Diese Begründung vermag den angefochtenen Bescheid nicht zu tragen, wenn man - wozu es angesichts des völligen Fehlens einer auf die Glaubwürdigkeit des Vorbringens bezogenen Beweiswürdigung der belangten Behörde keine Alternative gibt - vom Vorbringen des Beschwerdeführers ausgeht (vgl. in diesem Zusammenhang etwa das hg. Erkenntnis vom 22. Juli 2004, Zl. 2001/20/0558). Den Behauptungen des Beschwerdeführers zufolge sei er wegen des Verdachts, Mitglied der SSF zu sein, nicht nur 1995 von der Polizei geschlagen worden, sondern auch 1998 für 10 Tage inhaftiert worden; die Polizei habe auch nach seiner "durch Intervention des Bürgermeisters" erwirkten Haftentlassung wiederholt nach ihm gesucht. Die belangte Behörde hat sich dem gegenüber bei ihrer Beurteilung auf die Ausführungen des Sachverständigen gestützt, der - bezogen auf den Beschwerdeführer -
im Wesentlichen Folgendes dargelegt hat:
" Für den Themenkreis des Sikh-Extremismus gilt weiterhin, dass nach den mir vorliegenden Informationen, die mir gleichfalls während meiner jüngsten Indienreise vom 24.2. bis 29.3.2002 bestätigt wurden, nur 'high-profile'-Verdächtige der Verfolgung durch staatliche Behörden ausgesetzt sind. Unter 'high-profile-Verdächtigen' verstehe ich weiterhin, wie bereits in meinem Gutachten von Jänner 2002, Pkt.3 (und dort insbesondere Fußnote 2 Z 2) ausgeführt, 'entweder in der Organisationshierarchie hochstehende oder durch besondere Aktivitäten herausragende Führungspersonen bzw. Funktionäre militanter Organisationen, im Unterschied zu 'Sympathisanten, Angehörigen, Freunden und einfachen Mitgliedern von Gruppen, die für ein unabhängiges Khalistan eintreten.

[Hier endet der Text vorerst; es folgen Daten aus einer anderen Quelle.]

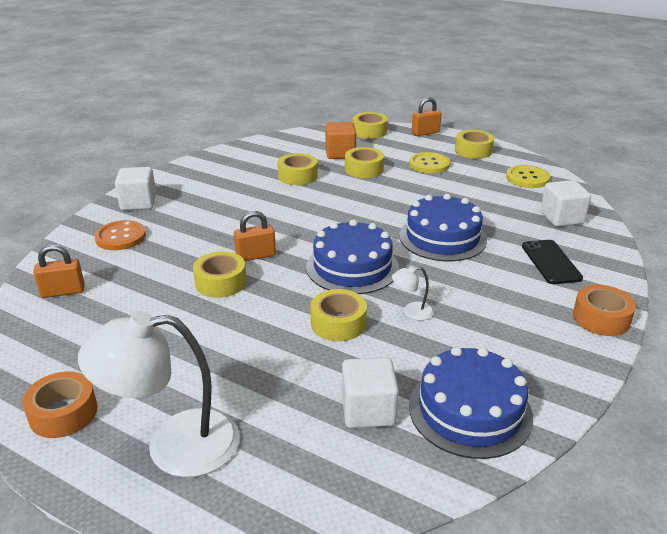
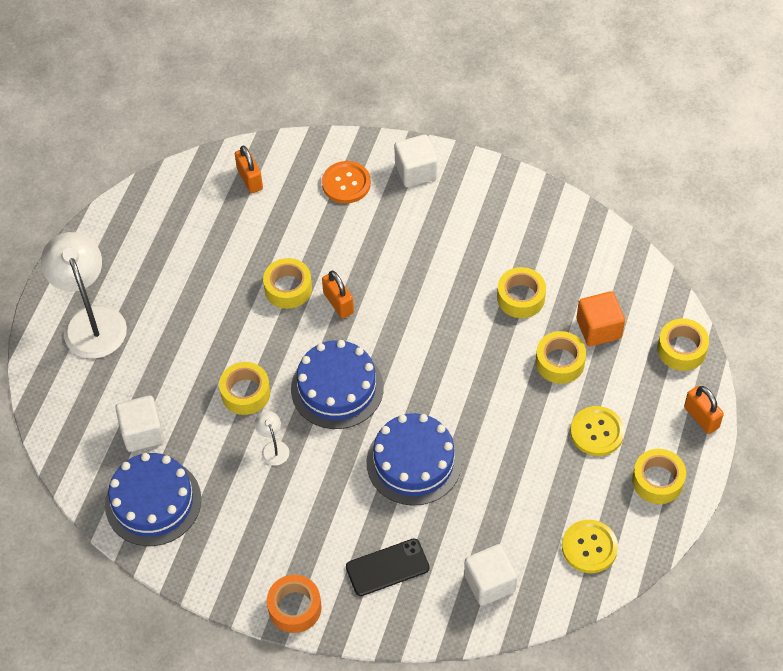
camera: 80 degrees right, 25 degrees up
orange tape [22,371,98,438] -> none

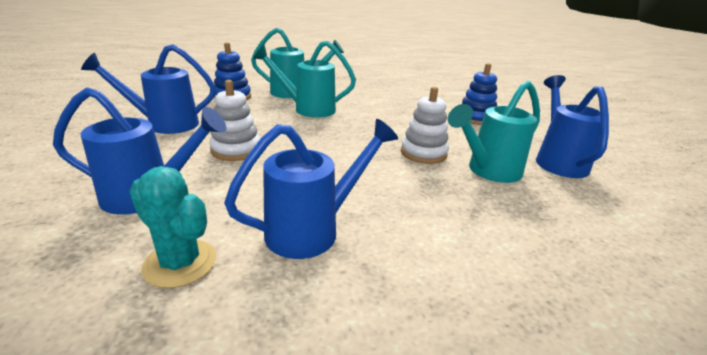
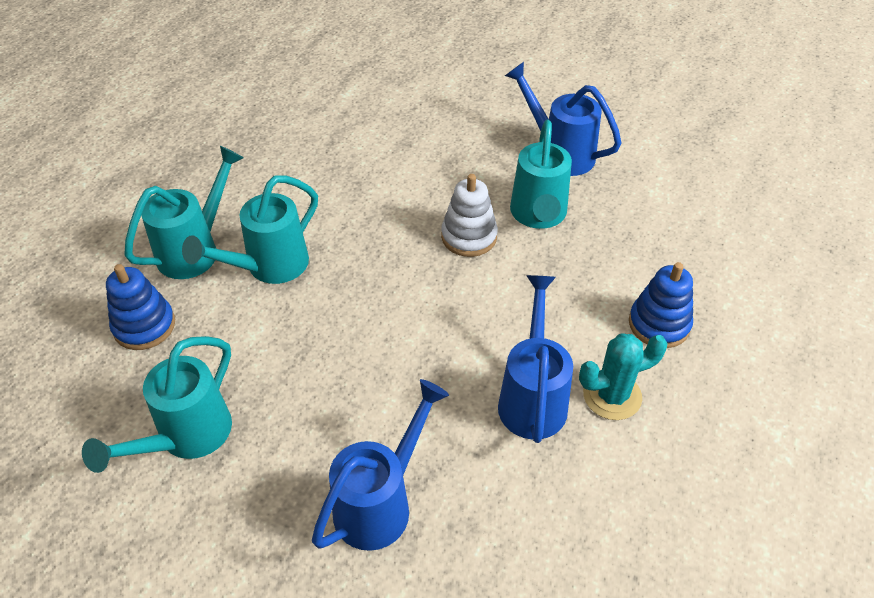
camera: 50 degrees left, 20 degrees up
blue watering can [81,44,216,134] -> turquoise watering can [82,336,232,473]
turquoise cactus [129,166,216,288] -> turquoise cactus moved to [579,333,668,420]
white stacking toy [209,80,260,161] -> none
blue stacking toy [462,63,497,125] -> blue stacking toy moved to [629,262,693,348]

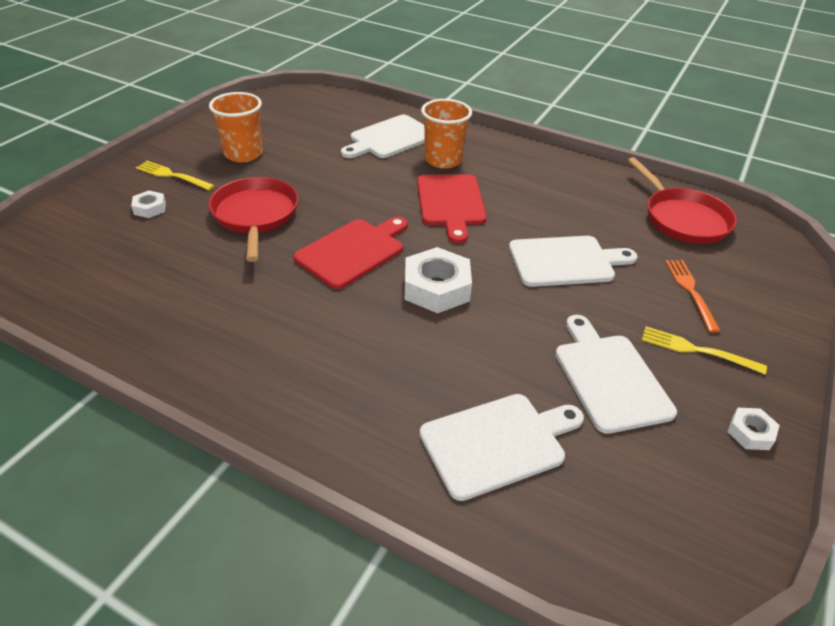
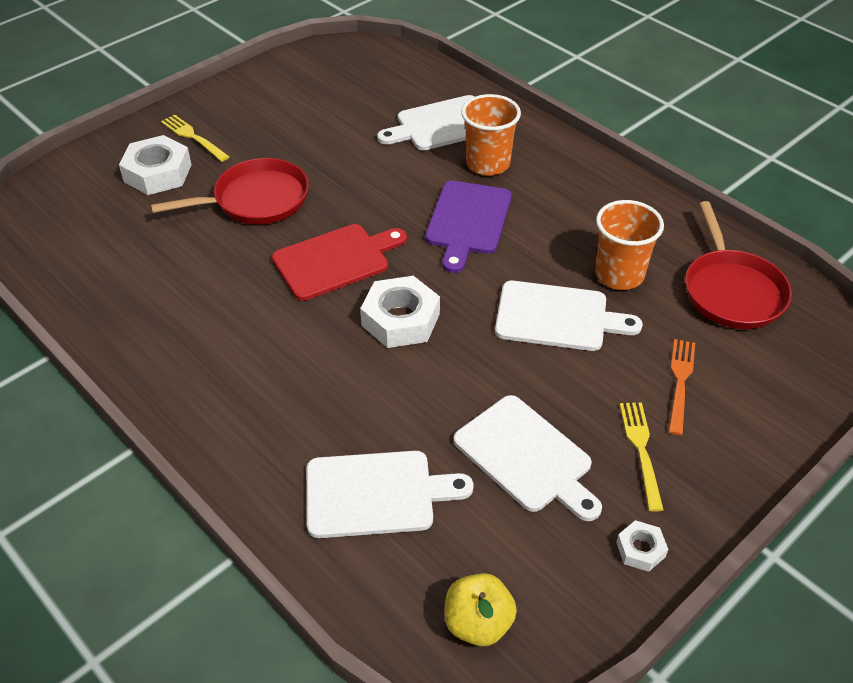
camera: 20 degrees right, 5 degrees up
white nut [131,191,166,218] -> white nut [119,135,192,195], size x1.95
orange cup [209,92,263,162] -> orange cup moved to [595,200,664,290]
red pan [209,177,298,262] -> red pan turned 60 degrees clockwise [151,158,309,224]
red cutting board [417,174,487,244] -> purple cutting board [425,181,512,273]
white cutting board [555,315,677,434] -> white cutting board turned 135 degrees clockwise [453,395,602,521]
yellow fork [642,326,767,374] -> yellow fork turned 45 degrees clockwise [620,402,664,512]
none -> yellow apple [445,573,517,646]

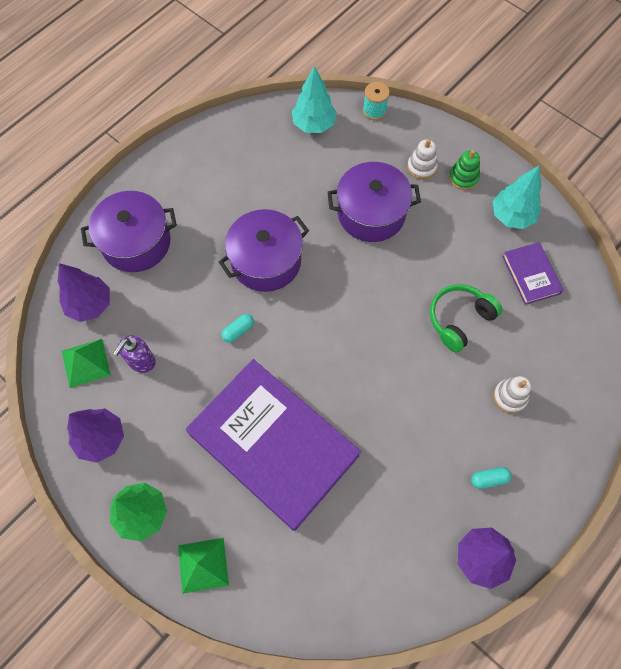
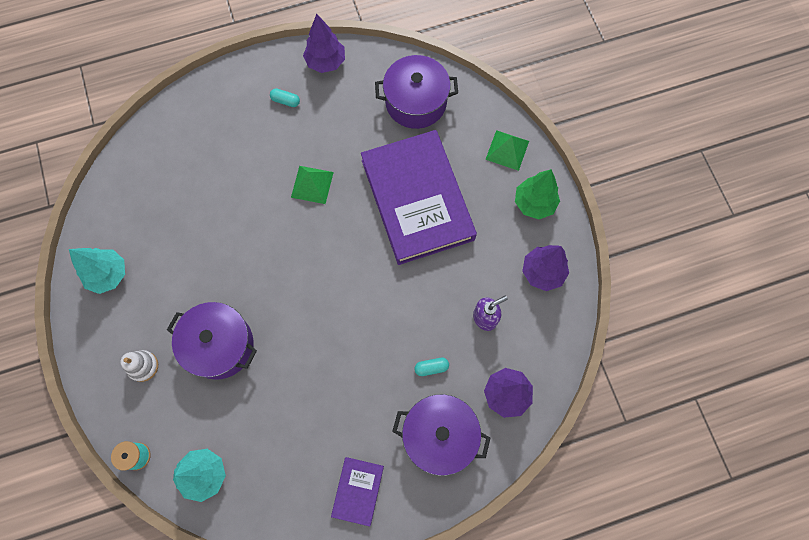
camera: 150 degrees left, 5 degrees up
green pyramid [62,339,111,388] -> green pyramid moved to [291,166,334,204]
purple pot [219,209,309,292] -> purple pot moved to [375,55,458,129]
turquoise capsule [221,314,254,343] -> turquoise capsule moved to [414,358,449,376]
green headphones [430,284,502,352] -> none
green stacking toy [449,150,480,190] -> none
white stacking toy [493,376,531,413] -> none
purple book [502,242,563,305] -> purple book moved to [331,457,384,527]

Doch selbst 'high profile-Verdächtigen' kann es gelingen, unerkannt aus dem Ausland einzureisen und im Punjab zu leben. Die TIMES of INDIA vom 6. April 2002 berichtet von einem seit 15 Jahren gesuchten Mitglied der Khalistan National Army, das sich nach seiner Rückkehr nach Indien 4 Monaten in Amritsar aufhielt, bevor es sich selbst den Behörden stellte. Überdies werden solche 'high profile-Verdächtigen', wie ich bereits in meinem erwähnten Gutachten festgehalten habe, meistens nicht allein ihrer Zugehörigkeit zu einer terroristischen Gruppierung wegen, sondern nur dann gesucht, wenn sie überdies im Verdacht einer konkreten Straftat stehen. ... Die vom BW I erwähnte SSF hat sich 1989 von der 'All India Sikh-Student-Federation' (AISSF) abgespalten. Lediglich die AISSF war kurzzeitig, d.h. 1984/1985 einmal verboten, und zwar deshalb, da aus dieser Organisation zur damaligen Zeit eine erhebliche Anzahl (wenngleich immer noch die Minderheit) sich terroristisch betätigt hat.
Beide Organisationen - AISSF und SSF - bestehen auch noch gegenwärtig; beide Organisationen sind legal und es sind mir hinsichtlich keiner der beiden Organisationen in den letzten Jahren terroristische Aktivitäten oder auch sonstige Gewaltakte bekannt geworden.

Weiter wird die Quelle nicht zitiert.